I have a Bachmann GP40 diesel that I cannot figure out how to get the shell off of. It is a recent one, and the body and paint look pretty good, not to mention it runs pretty decently.

It is lettered Alaska RR 3015, i dont know the item number. Any hints on getting the shell off so that I can decoder it would be appreciated!
 
Ok, looking at the exploded parts diagram, the engine does not appear to be DCC ready, so you'll have to hardwire the decoder in, and isolate the motor from the frame.

Here's the diagram: http://www.bachmanntrains.com/home-usa/dwg/dwgs/H635X_IS005.pdf

It doesn't look like the body is held in place with any screws. Try grabbing it and rocking it, maybe? I had a GP38-2 that was DCC equipped and I don't remember how I opened it.

If my memory is correct, the coupler pockets (or lack thereof) screw into the shell and are not part of the frame. The pilots are slotted so the couplers can be kept on.
 
Bachmanns usually have 2 screws holding the shell on. I know the F40's have 2 screws hidden by the fuel tank.
 
Yeah this thing has me totally flummoxed.

Being DCC ready is no issue to me, I can hardwire decoders no problem.

From the diagram, it looks as though it has a couple of tabs near the fuel tank that I have to spread the shell to get off of. i shall try that later.

Thanks for the diagram!

Jeff: Now that you mention Bachmann F40PH's, How much weight you think should be cut out of one of those if it was going to be made into an NPCU?
 
None. I'd add weight so that it weighs as much as a freight car if it's not heavy enough already. I'd just disconnect the motor leads, pop the worm and idler gears out, and leave the motor in for weight (unless you want to secretly keep it powered) but leave the pickups in place so that the lights still work.
 
The things are actually quite heavy. They are a split frame affair and most of the body is filled with sintered steel frame.

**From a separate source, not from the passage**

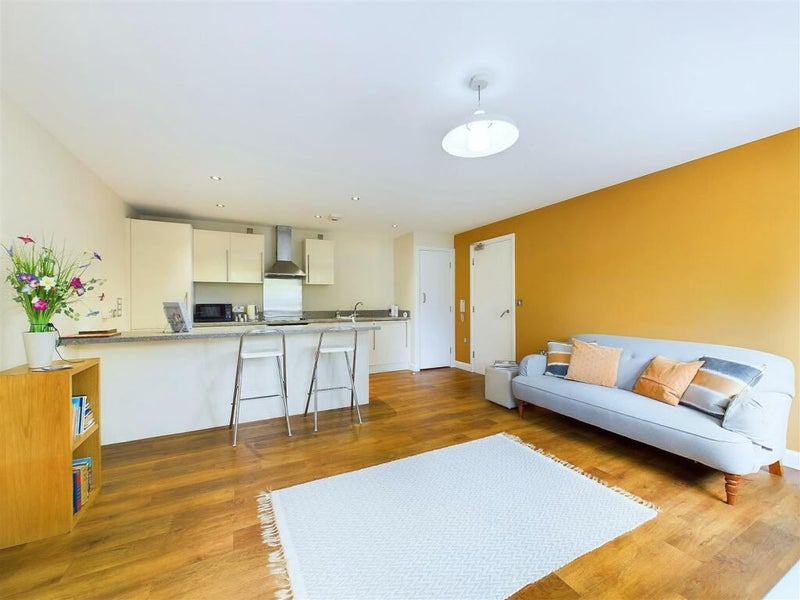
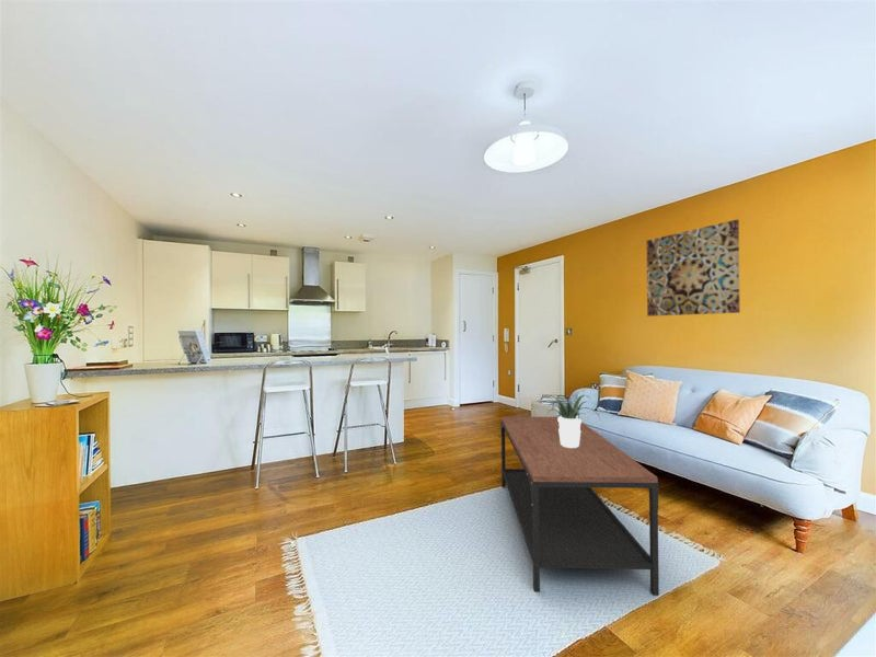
+ wall art [646,218,741,318]
+ potted plant [541,394,601,448]
+ coffee table [499,416,660,596]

I'd say the things weigh nearly a pound. Of course, it would need a decoder so that it can have lights when leading the train. But that is not too hard.
 
Not sure. The things are sleds though. I'll let you know when I get my mill set back up in a few weeks after I get moved. I don't plan to remove a lot on the one I will be making, but some will be. Its too damn heavy.
 
All brands either make a decoder with wire leads and/or a harness that terminates as wire leads. The harness type is better if you want to upgrade to a decoder with more functions or If you toast it and need to replace it. it's easier than desoldering 4 or more wires and soldering a new decoder in.
 
Thanks, but I don't mind having to desolder a toasted decoder. I don't like that premise anyway because if it has toasted then you will need to find that fault anyway.

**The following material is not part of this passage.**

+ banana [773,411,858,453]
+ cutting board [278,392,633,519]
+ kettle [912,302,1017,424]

I have installed many of these, most of my fleet is hardwired, and the only toasted decoder I have has is from a P2K SD60 that I just plugged into the socket on the board. Since then, I always start by removing all factory electronics and hardwiring the new decoder. I appreciate your concern, but it is unwarranted. After all, thkis is more about getting the shell off to install the decoder, not advice on the installation itself.
 
Well, decoders don't last forever. Like your computer, you'll need to get a new one after a while :D

And my response wasn't just for you, after all, these forums are public. If someone else decides to take my advice, then it's there for them too.
 
My apologies in that case. It seemed to be directed at me.

In any case, at the rate my engines get used these days they should last me indefinitely...

However, I do find it enjoyable to do that soldering work. I have even had to resolder the leads back to the decoder itself. It has all worked for me.